Aufgabenstellung
Geben Sie aus dem Interview über Abrisse in Hamburg den Abschnitt wortgetreu aus, der mit den Worten „Wenn Sie durch“ beginnt und nach den Worten „nicht die Altstadt.“ endet.
━━━ Ausgewählter Text
Hamburg. Als Student glaubte der Star-Architekt an den Fortschritt. Als er die Spur der Zerstörung sah, änderte er sein Denken.
Wohl kein lebender Architekt hat Hamburg in den vergangenen Jahrzehnten stärker geprägt als Volkwin Marg. Es sind nicht nur die von ihm entworfenen Bauten sondern auch seine Pionierarbeit beim Konzept der HafenCity, sein Engagement für die Rückbesinnung auf die Wasserlagen oder die Gründung des Museumshafens Oevelgönne.
Seit Jahren streitet der 86-Jährige gegen zu viele Abrisse in Hamburg, ob des City-Hofs, des HEW-Schulungszentrums oder des Hochhaus-Riesen in Bahrenfeld. Ein Gespräch über die Wegwerfgesellschaft, Bausünden, warum er selbst einst Bilderstürmer war – und das schönste Lob.
Hamburger Abendblatt: Herr Marg, trügt der Eindruck, oder reißt Hamburg besonders gerne ab?
Volkwin Marg: Der Eindruck ist nicht falsch. Schon Alfred Lichtwark, bis zu seinem Tode 1914 Direktor der Hamburger Kunsthalle, sprach von der „Freien und Abrissstadt Hamburg“. Die Radikalität Hamburgs im Umgang mit dem Bestand überrascht, weil die eigentlich konservative Kaufmannschaft stets großen Wert auf Traditionen und Vergangenheit gelegt hat. Wenn sie sich aber einen geschäftlichen Vorteil versprach, ging sie rücksichtlos mit dem Erbe um. Daran hat sich bis heute nur wenig geändert.
Wenn Sie durch Hamburg fahren, gibt es eine Stelle, an der Sie einen Phantomschmerz spüren, weil Sie etwas vermissen, was damals stand und nicht mehr da ist?
Hamburg hat insgesamt betrachtet noch viel Glück gehabt durch seine Randlage an der Zonengrenze: Der rabiate Immobilienboom setzte hier später ein als in Frankfurt, wo alle Dämme brachen. Und Oberbaudirektor Hebebrand hat beim Wiederaufbau etwas wirklich Positives ermöglicht, allerdings eher zufällig, denn er war ja auch ein überzeugter Abreißer und Modernisierer: Durch die Idee der City Nord hat Hebebrand die Hochhausexplosion in der Innenstadt gebremst. So konnte Hamburg seine geschichtliche Bedeutungssilhouette erhalten. Die wenigen Ausreißer wie das Unileverhochhaus, der Schrank des Deutschen Rings am Michel oder das Kongresshotel am Dammtorbahnhof verstellen glücklicherweise nicht die Altstadt.
Das klingt versöhnlich ...
Trotzdem kann man schlimme Sünden nicht leugnen. Zum Beispiel die Zerstörung der beidseits flankierten Hamburger Esplanade, das war ein städtebaulicher Furor. Die räumlich geschlossene Prachtallee von Carl Ludwig Wimmel wurde von den deplatzierten Türmen vom BAT-Haus und dem Finnlandhaus gestört, jüngst wurde das noch durch ein drittes Hochhaus verschlimmbessert. Statt den Frevel zu beseitigen, wäre städtebaulich geboten gewesen, hier anders als bei den vier Cityhochhäusern die zwei Türme abzureißen, um die Esplanade zu rekonstruieren. Es ist genau das Gegenteil passiert. Das ärgert mich!
━━━━━━
━━━ Bereitgestelltes Material
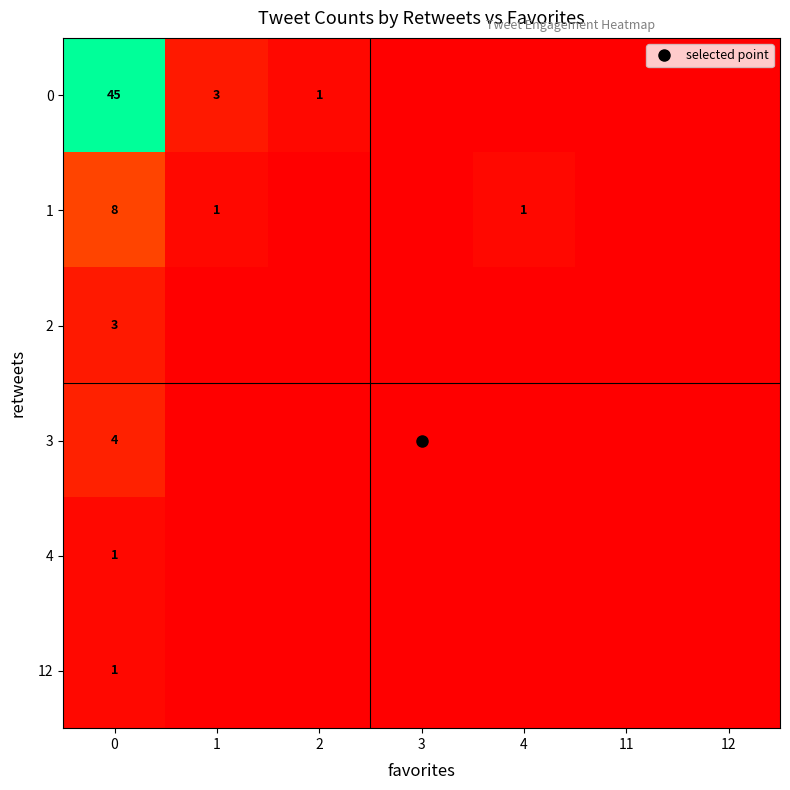

The value of 1 at 4 is 1. True or false?

True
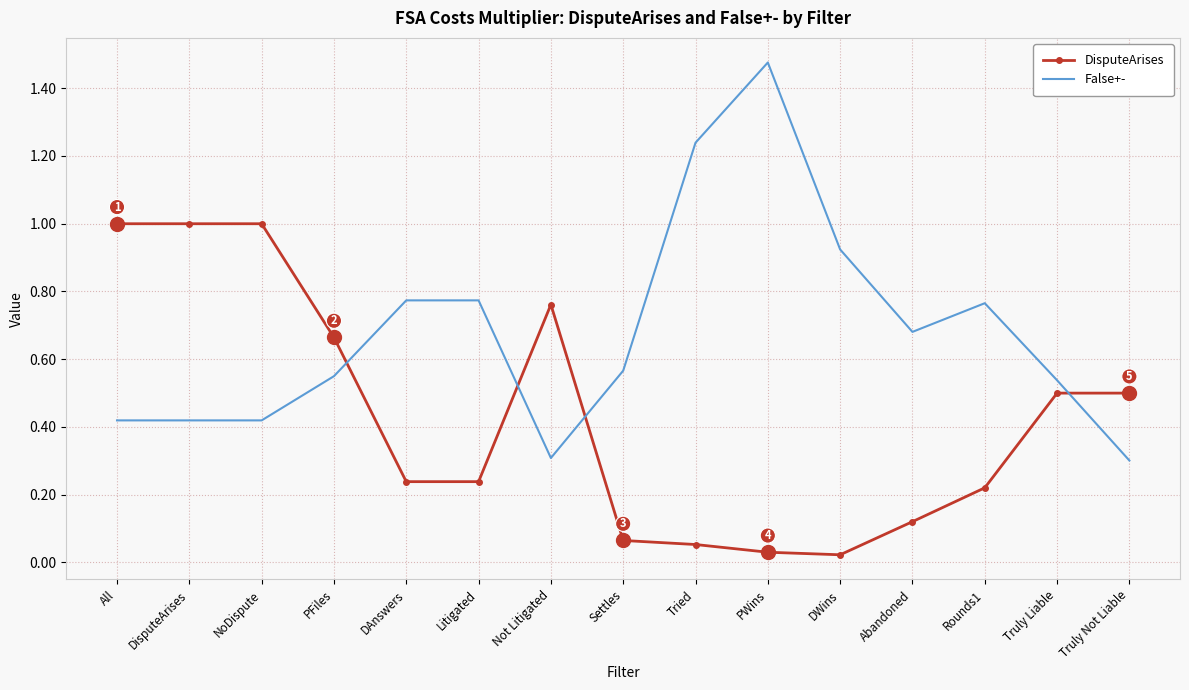

Which series has the widest spread of values?

False+-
━━━━━━
Übungsergebnis
Wenn Sie durch Hamburg fahren, gibt es eine Stelle, an der Sie einen Phantomschmerz spüren, weil Sie etwas vermissen, was damals stand und nicht mehr da ist?
Hamburg hat insgesamt betrachtet noch viel Glück gehabt durch seine Randlage an der Zonengrenze: Der rabiate Immobilienboom setzte hier später ein als in Frankfurt, wo alle Dämme brachen. Und Oberbaudirektor Hebebrand hat beim Wiederaufbau etwas wirklich Positives ermöglicht, allerdings eher zufällig, denn er war ja auch ein überzeugter Abreißer und Modernisierer: Durch die Idee der City Nord hat Hebebrand die Hochhausexplosion in der Innenstadt gebremst. So konnte Hamburg seine geschichtliche Bedeutungssilhouette erhalten. Die wenigen Ausreißer wie das Unileverhochhaus, der Schrank des Deutschen Rings am Michel oder das Kongresshotel am Dammtorbahnhof verstellen glücklicherweise nicht die Altstadt.